Source: Marco Leeflang
Hope, Ope, or Hooft?
But how do you translate that into Dutch? Can you assume ‘Hope’ is a proper name? Or a corruption? Director of the Amsterdam city archive H. Hardenberg came up with a possible explanation in the seventies of the last century. Dr. D. Hoek, wrote it down in Casanova in Holland. From the archives Hardenberg found information that Mr. D.O. must have been the merchant and later mayor of Amsterdam: Henrik Hooft Daniëlszoon (1716-1794). Hooft’s daughter Hester (1748-1798) stood for Esther.
However, this historical research was contradicted two years later by the famous historian Mrs. Dr. I.H. van Eeghen. She writes in her extensive article Thirty years of archival research Casanova-Symons-Hooft that it could not have been Hooft. Although he was a widower and had a daughter, Hester was eleven (not fourteen) and her profile did not match Casanova’s description. The house where they lived on the Herengracht, now house numbers 507/509, was also incorrect. As a suggestion, Van Eeghen mentions another high-ranking figure: the banker Thomas Hope (1704-1779) but he only had a son: John Hope (1737-1784).
If you look at the translation of Theo Kars (part 5, The Hunt for Money), you will read that Mr. D.O. ‘is probably Thomas Hope, an Amsterdam banker of Scottish descent‘. But probably is not certain. Maybe Kars was wrong? Or was Van Eeghen mistaken? Of course, the latter has indicated with very good factual material that Hooft cannot be D.O., but that does not mean that this is true still. What is certain, and I also assumed this, is that in the past forty years new facts about Casanova have been found. These data have never been linked and are therefore worth investigating.
Secret assignment
What was the motivation for Casanova to come to the Netherlands? Casanova himself assumedly arranged and received a secret assignment from the French state. The occasion was that at a wedding in Paris he spoke with banker Kornmann about the scarcity of money in France. Casanova went to talk to the inspector general and was ordered to exchange French shares and securities for securities in the Netherlands. It would be about 20 million guilders.
Casanova had previously commissioned the French state and even peppered the French state treasury with a profitable lottery he had set up in 1757 together with the Calzabigi brothers.
When he arrived in Amsterdam in 1758, he first went to the bank Pels & Zoonen. This commercial bank is in a sense not a strange choice, since this bank lent France 14 million in 1744. Pels & Zoonen probably had more loans outstanding and referred him to the wealthy Mr. D.O. Who was an important figure of the commercial banks. According to his own words, Casanova had received all kinds of recommendation letters to make contact with figures such as D.O.. Only the documents, which clearly highlight that Casanova had to borrow money for France, were not found.
-*-*-
### Complete the following
A – For the passage on Casanova and the identity of Mr. D.O., decide whether each statement agrees with it, answering yes or no and quoting the words that decide it: (i) Van Eeghen gave Hester's age as eleven rather than fourteen. (ii) The banker Thomas Hope had a daughter. (iii) On arriving in Amsterdam in 1758, Casanova first went to the bank Pels & Zoonen.
B – Render this sentence from the passage on Casanova and Mr. D.O. in Spanish: "Casanova went to talk to the inspector general and was ordered to exchange French shares and securities for securities in the Netherlands."
C – Write the next part of the passage on Casanova and Mr. D.O., picking up right after its final sentence.

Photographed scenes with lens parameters
-*-*-
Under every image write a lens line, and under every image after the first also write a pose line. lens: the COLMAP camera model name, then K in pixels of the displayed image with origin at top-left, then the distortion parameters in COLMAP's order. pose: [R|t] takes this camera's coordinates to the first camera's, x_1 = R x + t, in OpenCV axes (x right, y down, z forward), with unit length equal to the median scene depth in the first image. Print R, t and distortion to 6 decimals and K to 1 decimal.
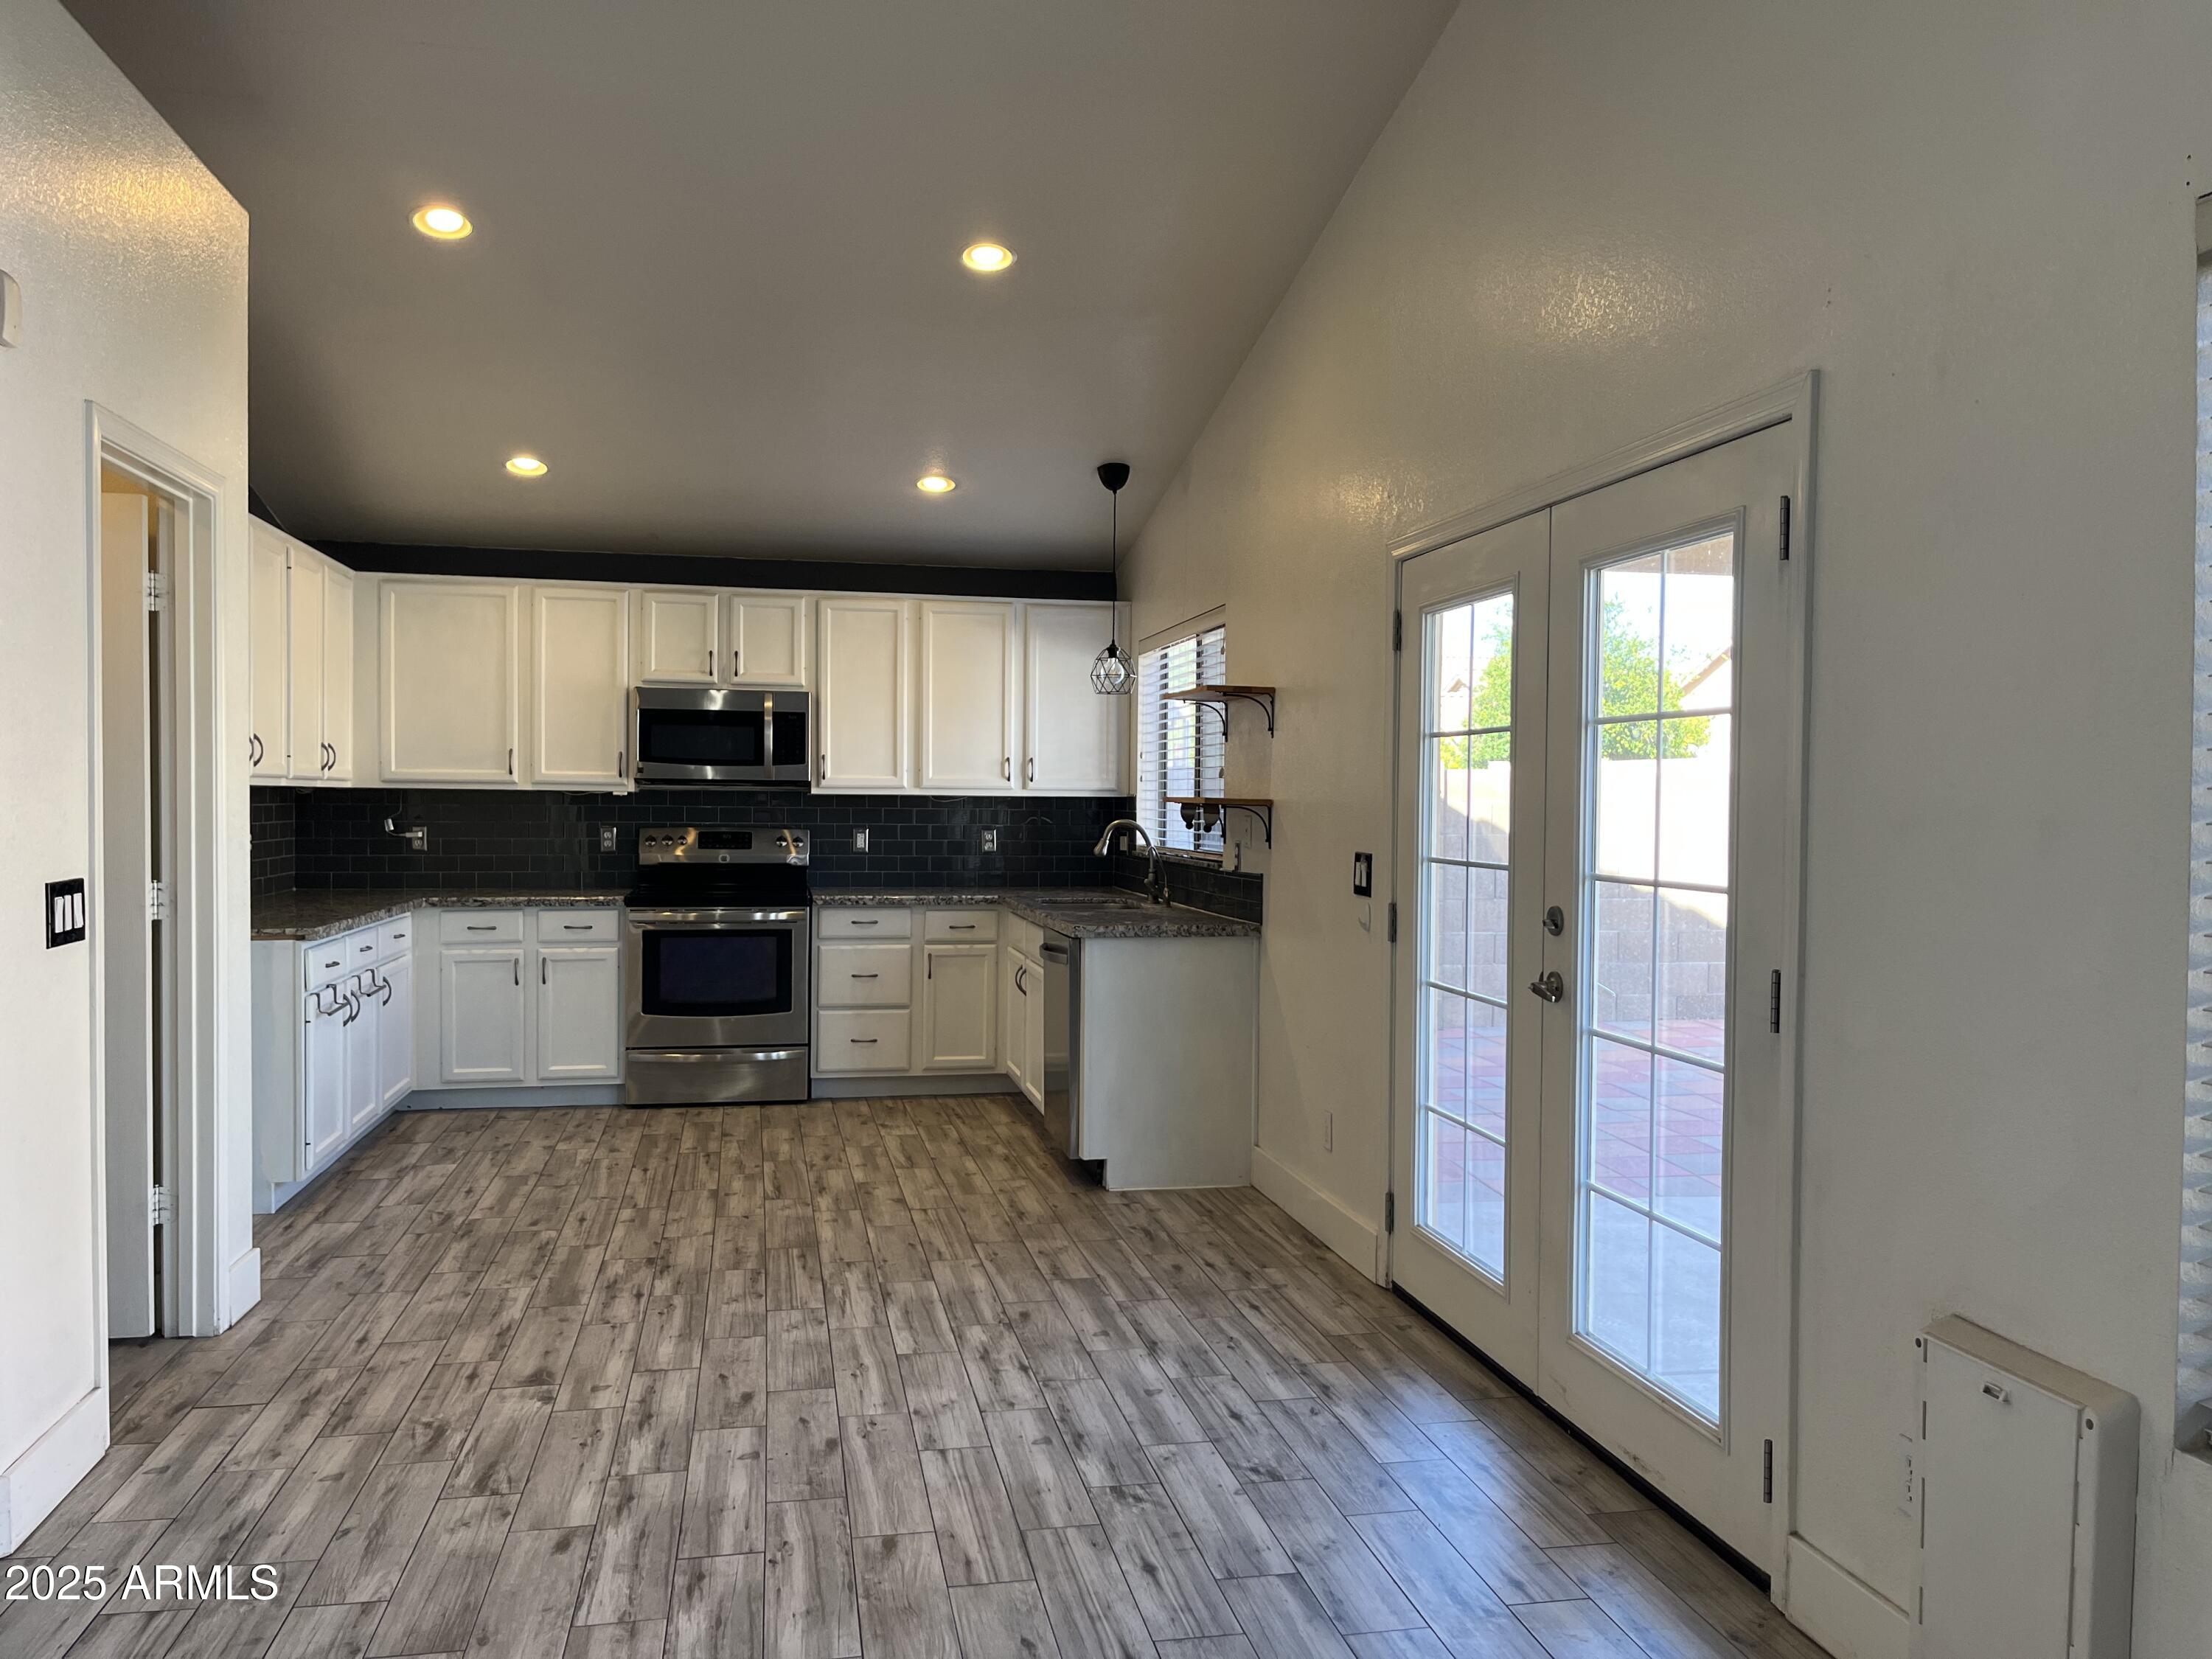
lens RADIAL K [[1654.6, 0, 1107.4], [0, 1654.6, 834.3], [0, 0, 1]] dist [0.027520, -0.030570]
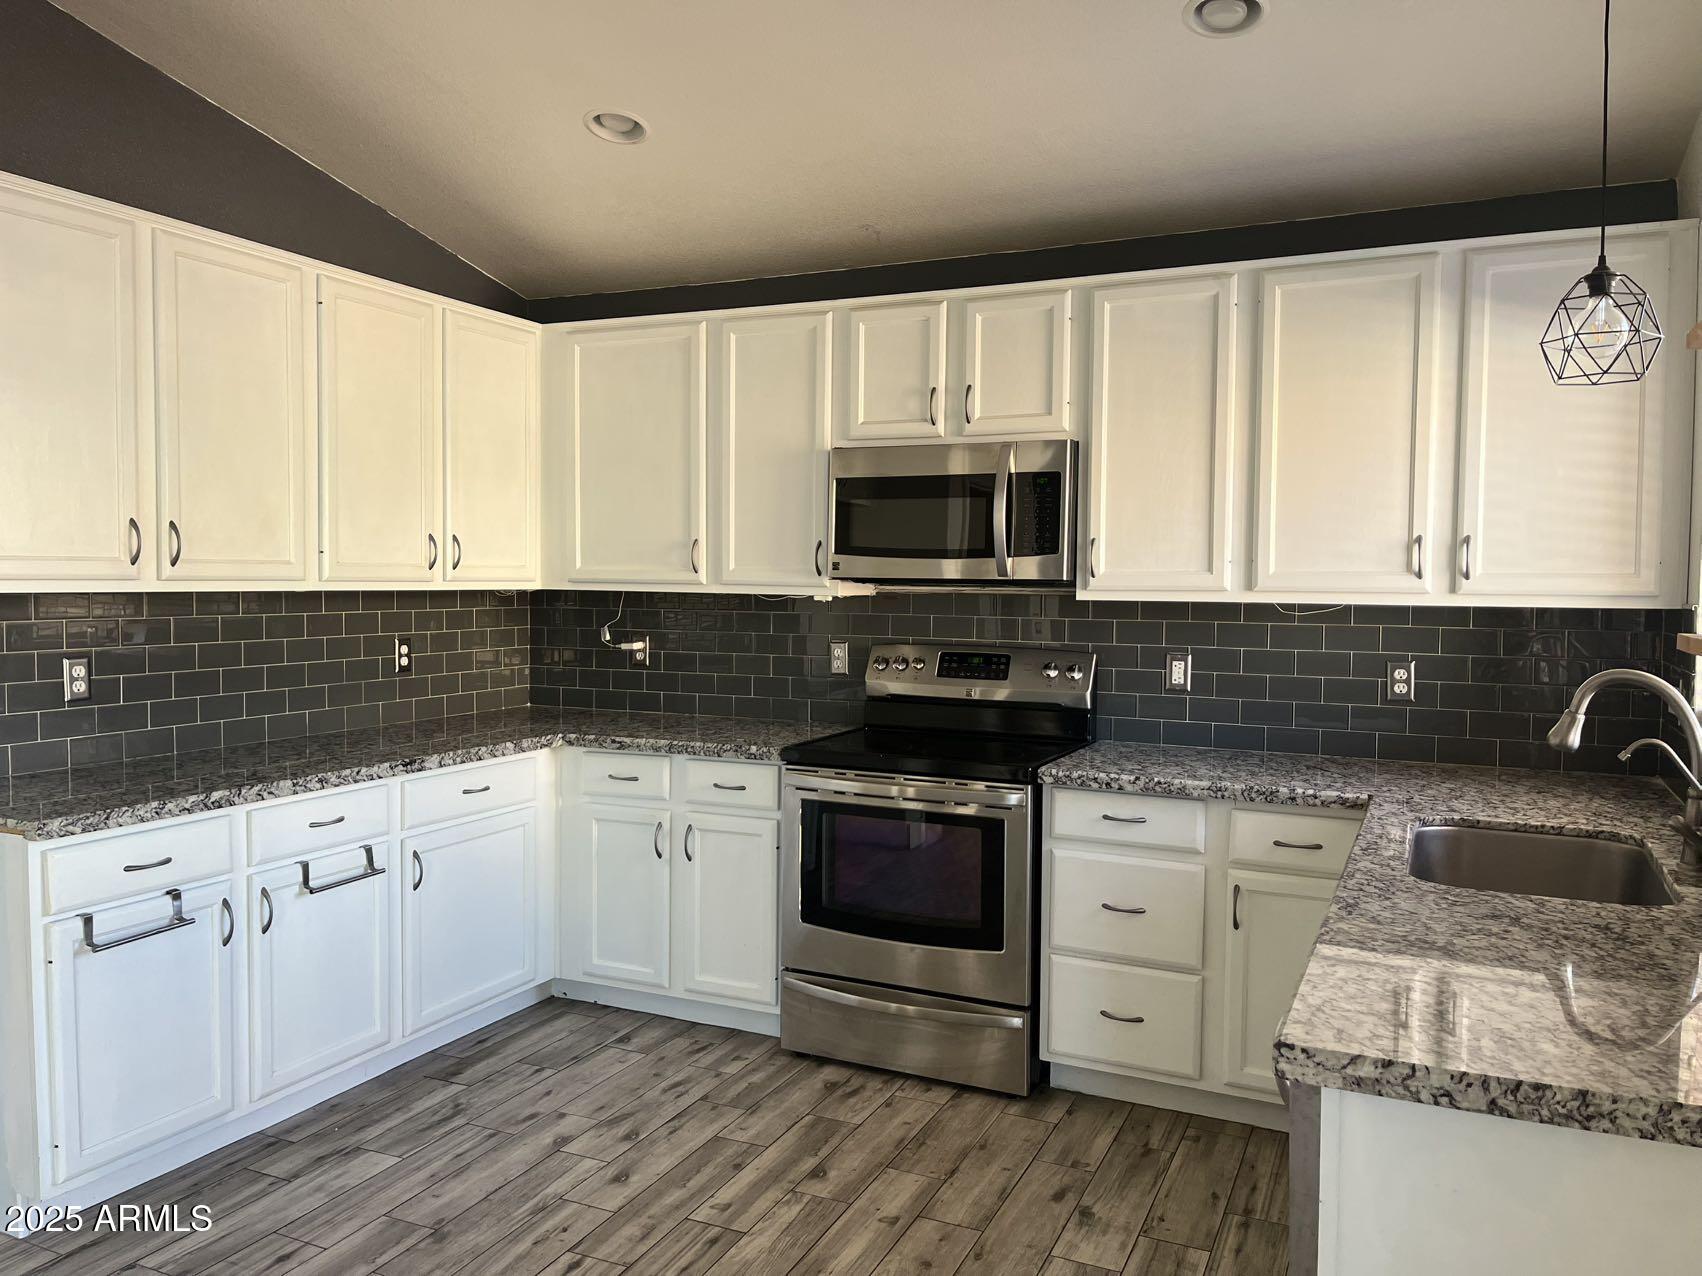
lens RADIAL K [[1273.1, 0, 842.7], [0, 1273.1, 631.2], [0, 0, 1]] dist [0.027520, -0.030570]
pose [[0.803954, 0.023037, -0.594246, 0.041145], [-0.013530, 0.999699, 0.020451, -0.021640], [0.594538, -0.008402, 0.804024, 0.560194]]
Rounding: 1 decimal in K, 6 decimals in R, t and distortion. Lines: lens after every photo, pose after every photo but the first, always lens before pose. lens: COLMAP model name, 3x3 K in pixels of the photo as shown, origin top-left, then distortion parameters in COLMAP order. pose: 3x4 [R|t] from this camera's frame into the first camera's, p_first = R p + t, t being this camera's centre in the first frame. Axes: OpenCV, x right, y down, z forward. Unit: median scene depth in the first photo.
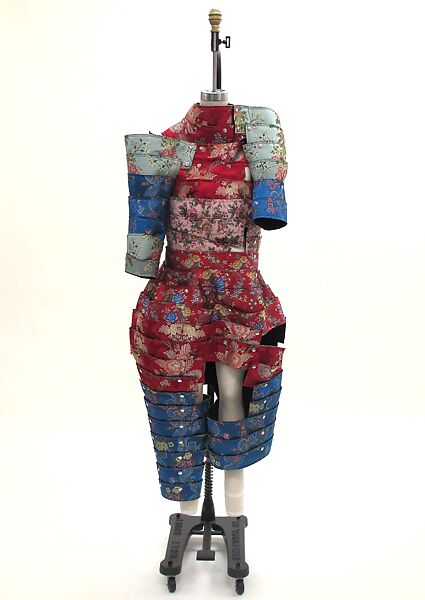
-*-*-
### Solved problems
A –
(i) Yes: "Hester was eleven (not fourteen)"
(ii) No: "but he only had a son: John Hope (1737-1784)"
(iii) Yes: "When he arrived in Amsterdam in 1758, he first went to the bank Pels & Zoonen."

B – Casanova fue a hablar con el inspector general y recibió la orden de cambiar acciones y valores franceses por valores en los Países Bajos.

C –
Lender Marquise d’Urfee
Despite the fact that no French recommendation letters have been found in the Dutch archives, bills of exchange from Casanova have surfaced and some notarial documents that explain how he made money. He received this money from his patron, the illustrious lady marquise d’Urfee (1705-1775). Among Casanova’s papers an act was found (7 December 1758) by notary Gerrit Bouman. In the aforementioned article by historian Van Eeghen, a copy of these papers was included. It states that Casanova was commissioned by d’Urfee to sell a Swedish share package of the East India Company in Gothenberg. In a second act (11 December 1758), also from the notary’s office of Bouman, it is stated that marquise d’Urfee transferred an amount of 235,000 livres (French pounds) to him. Casanova himself had not written about this; this was found among his papers.
Portrait of lady d’Urfee in the pastoral novel L’Astree
Why did d’Urfee give him so much money? She and Casanova shared the same interest: the world of occultism. The marquise was well-versed in alchemy and found a master in the mysterious Jewish numeral game Kabbalah in Casanova. Casanova used Kabbalah to entertain or scam people. D’Urfee was completely captivated by Casanova’s predictive abilities. He convinced her that he could help her be reborn into another body. A transmission into a man. However, costs were involved, but the marquise didn’t hesitate to achieve her goal.
When Casanova returned to Paris in 1759, the adventurer was rich. That same year, however, he was forced to return to Amsterdam. His state of fortune was turned against him. He was on the run because he didn’t want to end up in prison again. He had blown his money and was accused of a fake money exchange. Casanova was imprisoned in 1755 without trial in the Piombi in Venice. A year later, he managed to escape in spectacular fashion and fled to Paris.
Making connections
In order to gain insight and make connections about what has already been written about Mr. D.O. in Casanova’s memoirs, I looked up events by date in various archives online. Casanova wrote (part 4. A man of prestige) about when he visited Amsterdam for the second time in 1759:
Mr. D.O. invited me to have dinner with him with the lodge of the mayors. This was a special favor, for, contrary to all the usual rules of Freemasonry, only the twenty-four members of which it was composed were admitted. Its members were the richest millionaires of the stock market’. The secret society of Freemasonry suited Casanova completely. He met like-minded freethinkers there and offered a lodge a place to network and do business.
The aforementioned Historian D. Hoek reports that this ‘lodge of mayors’ must have been ‘La Fidélité’; a private exclusive Masonic section of 24 members of wealthy bankers and merchants. It could just be that the rich Thomas Hope came there frequently, just like Henrik Daniëlszoon Hooft, who was also a rich merchant.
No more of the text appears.